The illustrations include fantastical human and animal-like figures rendered in Gothic style. In light of its significant size and sophistication, experts have identified it as a mahzor, or holiday prayer book, used by a cantor in the middle of the synagogue to lead communal prayers during Rosh Hashanah and Yom Kippur services.

It was created at a time when Vienna and much of the rest of Europe was still recovering from the bubonic plague that had wiped out up to half the Continent some 65 years earlier, and just a few years before the city’s Jewish community was ordered by Vienna’s Hapsburg rulers to be killed or driven out.

“What makes this mahzor truly rare is not only its beauty, but its historical position,” Chaim Neria, curator of the Haim and Hanna Solomon Judaica Collection at the National Library of Israel, told The Times of Israel in a message. “Almost no illuminated Ashkenazi mahzorim survive from the decades following the devastation of the Black Death.”

“Even more poignantly, the manuscript preserves the liturgical customs of the Jewish community of Vienna just a few years before that community was effectively destroyed in the Vienna persecutions of 1420–1421,” he added. “In this sense, it is not only a beautiful object, but a rare surviving witness to a silenced world.”

The name of the scribe, Moses son of Menachem, is included in the mahzor.

“The scribe, Moses, the son of Menachem, was extremely skilled, and it probably took him the better part of a year to write over 202 folios, that is, about 400 pages of beautifully inscribed text,” Sharon Liberman Mintz, Sotheby’s Judaica international senior specialist, said in a video presentation.

Experts do not know what happened to the book after the Vienna community was decimated and expelled.

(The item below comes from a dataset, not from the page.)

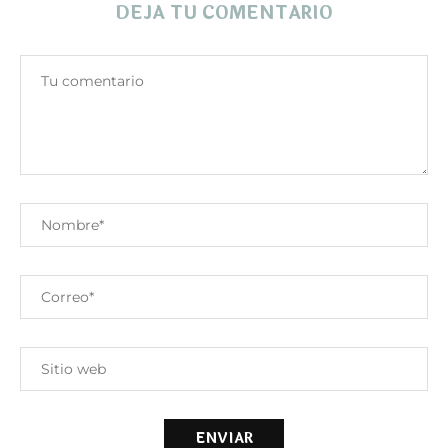
DEJA TU COMENTARIO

It resurfaced over 400 years later, in Nuremberg, Germany, when Salomon Mayer von Rothschild, the founder of the Vienna branch of the prominent Jewish banking family, purchased the book for his son Anselm Salomon von Rothschild in 1842.

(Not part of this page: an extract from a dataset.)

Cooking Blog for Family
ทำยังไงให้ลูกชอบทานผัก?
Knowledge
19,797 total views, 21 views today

Passed through the generations, it was looted from the Rothschild Palais in Vienna by the Nazis, together with all the other contents of the residence, including artwork and books.

A portion of the holdings were brought to the Austrian National Library, where it was neither inventoried nor marked as confiscated, and it remained there for decades. After years of research, scholars correctly identified the book as belonging to the Rothschild family at the end of the 1990s.

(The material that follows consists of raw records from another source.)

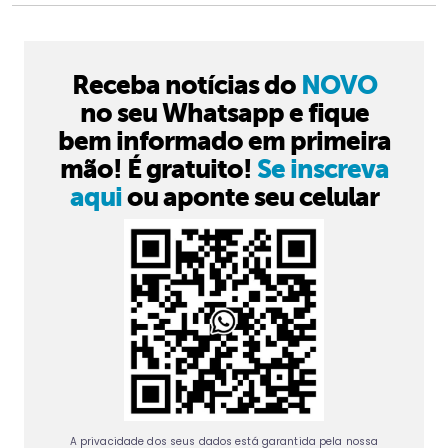
Receba notícias do
NOVO
no seu Whatsapp e fique
bem informado em primeira
mão! É gratuito!
Se inscreva
aqui
ou aponte seu celular
A privacidade dos seus dados está garantida pela nossa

It remained in the library’s hands, though it was loaned to the Jewish Museum of Vienna in 2021 and presented to the public for the first time.

Only in 2023, following a recommendation by the Austrian Art Restitution Advisory Board, was it returned to the heirs of the last owners, Alphonse and Clarice von Rothschild, who were in England at the time the Nazis looted their home and stripped them of their properties.

“While the wrongs of the past can never be undone, the restitution of this mahzor carries deep meaning for our family as it stands as both an acknowledgment of history and a small measure of closure to a pain that has echoed through generations,” the heirs said in a statement disseminated by Sotheby’s.

According to Mintz, the book “stands not only as a masterpiece of medieval illumination but also as a symbol of extraordinary historical perseverance. Its six-century journey mirrors the broader story of Jewish resilience.”

The auction house said it expects the mahzor to be sold for $5 million to $7 million when it goes under the hammer.

In 2021, another medieval illustrated prayer book, the Luzzatto High Holiday Mahzor, was sold to an unnamed private buyer for $8.3 million, easily beating Sotheby’s pre-sale estimate of $4-6 million and marking the record for an illustrated Hebrew manuscript. A 16th-century Talmud sold in 2015 brought in $9 million at auction, a record for a piece of Judaica.

Neria expressed hopes that the buyer would donate the volume to a museum or other collection rather than keep it for themselves.

“From my perspective, this is not merely an object of beauty or scholarship; it is a fragile but eloquent voice from Jewish history, one that deserves to be preserved, studied, and made accessible to the public in the most responsible institutional home,” Neria said. “I do hope that there will be a way in which this mahzor will return to the hands of the Jewish people at large and not just hidden in a private collection.”